Friday, February 26, 2016

Cherokee, IHS Agree to New Health Center

The Cherokee Nation signed an agreement with Indian Health Service (HIS) Wednesday to secure the largest joint venture funding project ever among tribes. The agreement allows for IHS to fund the hospital at an estimated $80 million or more per year. The funding would last a minimum of 20 years, or potentially for the life of the hospital.

IHS is the agency within the U.S. Department of Health and Human Services that funds and provides American Indians health care.

The agreement opens the door for the Cherokee Nation to pay more than $150 million for the construction of a 450,000- square-foot health center in Tahlequah that will be the largest ever built among tribes across the nation under IHS. In the agreement, IHS will request funding for staffing and operating expenses each year for at least 20 years once the hospital reaches capacity. 
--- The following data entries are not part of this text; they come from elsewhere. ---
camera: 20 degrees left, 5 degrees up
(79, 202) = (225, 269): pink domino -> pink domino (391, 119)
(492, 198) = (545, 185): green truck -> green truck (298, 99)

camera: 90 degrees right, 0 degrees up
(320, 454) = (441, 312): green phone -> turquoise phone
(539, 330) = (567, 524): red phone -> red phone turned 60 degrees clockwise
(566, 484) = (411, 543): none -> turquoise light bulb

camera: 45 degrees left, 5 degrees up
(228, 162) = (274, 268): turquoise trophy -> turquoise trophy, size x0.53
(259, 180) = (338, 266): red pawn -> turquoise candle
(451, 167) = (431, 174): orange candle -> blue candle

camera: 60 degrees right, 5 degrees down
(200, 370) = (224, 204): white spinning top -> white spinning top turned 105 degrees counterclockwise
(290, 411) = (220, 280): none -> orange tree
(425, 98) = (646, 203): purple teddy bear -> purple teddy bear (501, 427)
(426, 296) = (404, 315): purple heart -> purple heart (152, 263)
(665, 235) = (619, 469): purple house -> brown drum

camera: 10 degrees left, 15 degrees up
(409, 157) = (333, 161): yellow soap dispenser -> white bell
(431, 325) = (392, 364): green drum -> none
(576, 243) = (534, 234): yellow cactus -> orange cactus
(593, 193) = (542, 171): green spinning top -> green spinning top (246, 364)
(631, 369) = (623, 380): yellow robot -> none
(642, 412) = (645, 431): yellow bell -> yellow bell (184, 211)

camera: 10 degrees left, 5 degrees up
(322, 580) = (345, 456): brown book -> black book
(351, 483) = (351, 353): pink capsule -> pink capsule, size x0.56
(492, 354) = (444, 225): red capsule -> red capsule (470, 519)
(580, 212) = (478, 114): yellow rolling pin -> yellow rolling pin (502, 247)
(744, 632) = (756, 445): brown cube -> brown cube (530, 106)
“This agreement secured with IHS will be absolutely transformative for the Cherokee Nation and our ability to deliver world-class health care for future generations in northeastern Oklahoma,” Cherokee Nation Principal Chief Bill John Baker said. “IHS saw Cherokee Nation as a good partner to deliver quality care and together we are making the health of Indian Country our top priority. This public-private partnership is going to create both construction and health care jobs and be a significant economic impact in our region.”

The health center will be an addition on the existing 190,000-square-foot Hastings Hospital campus in Tahlequah.

The renewal of the joint venture program that will allow the Cherokee Nation to build and operate a new facility was made possible thanks to the leadership in Congress who championed the program through the budget process and federal allocations.

"I am extremely proud of the work Chief Baker and the entire Cherokee Nation have put into making this joint venture a reality. Oklahoma has consistently ranked at the bottom of all states when it comes to national health indicators. It is important that local, state, and federal groups and officials take steps that will promote health and wellness across our state,” said Cherokee Nation citizen and U.S. Rep. Markwayne Mullin (R-Okla.). “The health center in Tahlequah will be a very big step, and I applaud the Cherokee Nation and Indian Health Service’s commitment to promoting the health and wellbeing of all individuals.”

The new addition will create jobs and expand new specialty services, such as surgeons and endocrinology, which currently are not offered at Hastings, which the tribe has operated since 2008.

Other services included in the new facility are ambulatory care, podiatry, a WIC program, audiology, dental care, eye care, primary care, specialty care, diagnostic imaging, a laboratory, a pharmacy, rehabilitation services, surgery, behavioral health, health education, public health nursing, public health nutrition and a wellness center.

A groundbreaking for the new addition will be held this spring.

The Cherokee Nation operates the largest tribal health system in the country with more than 1.2 million patient visits per year.